25.11.2022 - 11:55 | Son Güncellenme:
Gökçe KARAKÖSE Erdi DEMİR / İSTANBUL
(DHA)-
25 Kasım Kadına Yönelik Şiddete Karşı Uluslararası Mücadele Günü nedeniyle İstanbul Kongre Merkezi'nde düzenlenen programa Cumhurbaşkanı Recep Tayyip Erdoğan katıldı. Programda Cumhurbaşkanı Erdoğan'ın yanı sıra eşi Emine Erdoğan, Aile ve Sosyal Hizmetler Bakanı Derya Yanık, İstanbul Valisi Ali Yerlikaya, AK Parti İstanbul İl Başkanı Osman Nuri Kabaktepe de yer aldı.
"TEK BİR KADININ BİLE CİNAYETE KURBAN GİTMESİNE RIZA GÖSTEREMEYİZ"

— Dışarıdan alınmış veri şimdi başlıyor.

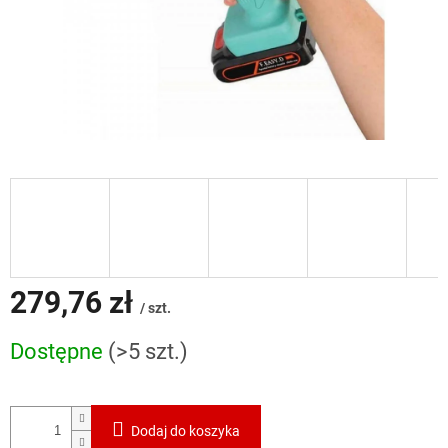
279,76 zł
/ szt.
Cena
Dostępne
(>5 szt.)
jednostkowa:
Dodaj do koszyka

Cumhurbaşkanı Erdoğan burada yaptığı konuşmada, "Açıkladığımız Kadına Yönelik Şiddetle Mücadele 4'üncü ulusal eylem planımız çerçevesinde 2023 yılında yapacağımız faaliyetleri paylaşmak istiyoruz. Dünyanın pek çok yerinde olduğu gibi ülkemizde de uzunca bir süre kanayan yaramız olan kadına yönelik şiddetin önüne geçilmesi konusunda epeyce mesafe kat ettiğimiz bir gerçektir. Tek bir kadının bile şiddete uğramasına hele hele cinayete kurban gitmesine asla rıza gösteremeyeceğimiz için bu mücadelenin çıtasını sürekli yükseltmek mecburiyetindeyiz. Kadın, insanın yarısıdır. Kadını dışlayan, kadına haksızlık yapan, kadına şiddet uygulayarak onurunu zedeleyen bir toplum, insan varlığının yarısından vazgeçmiş demektir. Böyle bir durum, insanoğlunun kendi eliyle, kendi sonunu hazırlaması anlamına gelecektir. Tarih boyunca olduğu gibi bugün de kadınlara yapılmış her bir yanlış uygulamayı doğrudan insanın eşrefi mahlukat sıfatına yönelik bir saldırı olarak görüyoruz. Buna her şeyden önce bizim inancımız cevaz vermiyor. Hiçbir hak ve hiçbir sorumluluk fizyolojik farklılıkların getirdiği zorunluluklar hariç sadece erkeğe veya sadece kadına mahsus kılınmamıştır. Akıl, vicdan, ahlak, izan sahibi bir erkeğin de anne, eş, kardeş, evlat olarak hayatının her alanında ve anında yanında olan kadına karşı farklı bir yaklaşım sergilemesi düşünülemez" diye konuştu.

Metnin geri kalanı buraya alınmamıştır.